Unser Komentator Formosa hat einen interessanten Fehler gemacht, als er sagte, dass "Putin seinen inneren Kreis mit der Invasion überrascht hat". Das hat er nicht. Im Gegenteil, es herrscht die Meinung vor, dass die ganze Idee von seinem WAHREN inneren Kreis aus der Datscha-Genossenschaft stammt, insbesondere von Juri Kowaltschuk, auch bekannt als "Putins Bankier".
Da dieser Beitrag bereits zu lang ist, möchte ich ihn mit einer Zusammenfassung darüber beenden, wie man diesen Krieg im Lichte von "Die Begriffe" verstehen kann. Bis etwa 2010 war Putin ein erfolgreicher "wor w zakone", dem sowohl die "Witwen und Waisen" vertrauten (die seine Herrschaft der chaotischen Gesetzlosigkeit der Jelzin-Jahre vorzogen), aber vor allem die Oligarchen/Bandenmitglieder, die die enormen Möglichkeiten genossen, die er für sie geschaffen hat.
Die ersten, eher nachsichtigen Sanktionen begannen unter der Obama-Administration - und verletzten einige der Bandeninteressen. Sie wurden durch die Invasion 2014 etwas kompensiert, aber die ursprünglichen, grandiosen Pläne, den gesamten Donbass einzunehmen und die ukrainische Demokratie zu beenden, wurden nicht verwirklicht.
Was noch schlimmer ist: Es gab weitere Sanktionen. Um seinen Oligarchen mehr Möglichkeiten zu geben, begann Putin, sich an militärischen Interventionen in Syrien und Afrika zu beteiligen (die ansonsten keinen Sinn ergeben - welche Interessen könnte Russland als Land in Mali haben?).

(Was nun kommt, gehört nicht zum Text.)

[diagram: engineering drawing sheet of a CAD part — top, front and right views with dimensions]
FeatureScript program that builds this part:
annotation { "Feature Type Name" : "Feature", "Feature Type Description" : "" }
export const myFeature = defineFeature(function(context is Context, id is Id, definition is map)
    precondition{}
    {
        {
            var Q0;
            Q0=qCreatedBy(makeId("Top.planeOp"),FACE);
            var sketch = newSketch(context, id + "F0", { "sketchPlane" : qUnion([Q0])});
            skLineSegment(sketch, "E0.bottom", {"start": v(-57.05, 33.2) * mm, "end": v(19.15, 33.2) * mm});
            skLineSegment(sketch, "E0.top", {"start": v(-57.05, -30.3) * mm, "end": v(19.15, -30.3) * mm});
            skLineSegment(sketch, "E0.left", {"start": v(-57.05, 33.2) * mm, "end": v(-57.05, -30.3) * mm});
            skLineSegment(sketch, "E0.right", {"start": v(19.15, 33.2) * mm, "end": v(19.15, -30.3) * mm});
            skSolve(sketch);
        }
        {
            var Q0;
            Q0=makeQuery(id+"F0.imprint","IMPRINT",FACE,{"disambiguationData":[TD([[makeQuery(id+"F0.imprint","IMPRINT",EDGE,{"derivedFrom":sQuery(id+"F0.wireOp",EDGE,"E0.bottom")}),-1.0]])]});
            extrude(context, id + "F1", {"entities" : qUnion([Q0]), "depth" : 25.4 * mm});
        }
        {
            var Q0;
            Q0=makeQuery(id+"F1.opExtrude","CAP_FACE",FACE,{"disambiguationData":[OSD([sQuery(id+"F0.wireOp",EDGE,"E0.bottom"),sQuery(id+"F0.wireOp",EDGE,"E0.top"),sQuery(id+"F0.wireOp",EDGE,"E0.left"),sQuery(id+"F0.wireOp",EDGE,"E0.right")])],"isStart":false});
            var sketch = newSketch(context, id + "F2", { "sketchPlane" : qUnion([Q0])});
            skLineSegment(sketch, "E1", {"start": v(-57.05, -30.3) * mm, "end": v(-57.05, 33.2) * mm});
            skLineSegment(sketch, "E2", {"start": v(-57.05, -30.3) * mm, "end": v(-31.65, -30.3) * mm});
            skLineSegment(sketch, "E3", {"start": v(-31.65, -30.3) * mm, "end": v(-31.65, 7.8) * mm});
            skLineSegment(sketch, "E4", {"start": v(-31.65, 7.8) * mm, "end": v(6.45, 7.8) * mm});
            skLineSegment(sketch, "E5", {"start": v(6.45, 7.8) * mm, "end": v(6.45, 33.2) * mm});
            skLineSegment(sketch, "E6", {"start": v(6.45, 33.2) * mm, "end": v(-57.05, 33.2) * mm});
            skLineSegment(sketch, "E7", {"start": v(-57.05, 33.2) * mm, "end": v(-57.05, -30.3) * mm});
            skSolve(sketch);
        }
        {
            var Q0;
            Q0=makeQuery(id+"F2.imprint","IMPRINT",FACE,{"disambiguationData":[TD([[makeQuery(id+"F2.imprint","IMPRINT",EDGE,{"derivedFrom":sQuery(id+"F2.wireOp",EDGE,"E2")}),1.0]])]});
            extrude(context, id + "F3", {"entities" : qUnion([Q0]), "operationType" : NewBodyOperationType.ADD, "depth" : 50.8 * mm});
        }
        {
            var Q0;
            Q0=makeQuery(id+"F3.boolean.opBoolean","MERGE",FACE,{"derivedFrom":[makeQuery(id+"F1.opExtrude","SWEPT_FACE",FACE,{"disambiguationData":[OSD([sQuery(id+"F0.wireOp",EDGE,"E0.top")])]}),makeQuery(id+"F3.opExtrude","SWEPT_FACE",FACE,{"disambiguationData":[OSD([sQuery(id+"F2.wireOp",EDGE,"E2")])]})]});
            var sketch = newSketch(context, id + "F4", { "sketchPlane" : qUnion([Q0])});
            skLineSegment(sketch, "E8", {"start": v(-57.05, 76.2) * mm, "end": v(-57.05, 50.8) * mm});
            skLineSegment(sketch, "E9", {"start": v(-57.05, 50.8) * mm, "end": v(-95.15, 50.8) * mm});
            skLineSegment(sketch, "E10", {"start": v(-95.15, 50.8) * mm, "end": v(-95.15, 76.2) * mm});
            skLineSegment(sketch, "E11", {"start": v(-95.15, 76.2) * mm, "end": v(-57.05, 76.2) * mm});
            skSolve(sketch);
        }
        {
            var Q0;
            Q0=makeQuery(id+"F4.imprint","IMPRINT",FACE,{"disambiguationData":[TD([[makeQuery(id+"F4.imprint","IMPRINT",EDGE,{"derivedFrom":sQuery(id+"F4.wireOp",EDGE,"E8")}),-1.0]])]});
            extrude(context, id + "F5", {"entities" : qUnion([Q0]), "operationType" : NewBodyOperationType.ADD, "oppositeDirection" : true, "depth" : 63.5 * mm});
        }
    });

Aber selbst das war nicht so profitabel wie erwartet. Also ließ er sich zum ultimativen Raub überreden: Kiew in drei Tagen einnehmen und ein Bandenmitglied namens Medwedtschuk als "Präsident" der Ukraine einsetzen. Sollte dies gelingen, wären die Möglichkeiten für Plünderungen und Profite enorm. Die Ukraine mag kein sehr reiches Land sein, aber es gibt dort sicherlich mehr zu stehlen als in Südossetien.
Was wir jetzt in Russland erleben, ist also ein klassisches Noir-Thriller-Szenario eines gescheiterten Raubüberfalls. Die Mitglieder der Bande beraten nun, was zu tun ist, und der Rest, von den Auftragskillern wie Peskow bis hin zu den Witwen und Waisen (von denen es immer mehr gibt!), wartet einfach auf ihr Urteil und versucht, nicht ins Kreuzfeuer zu geraten.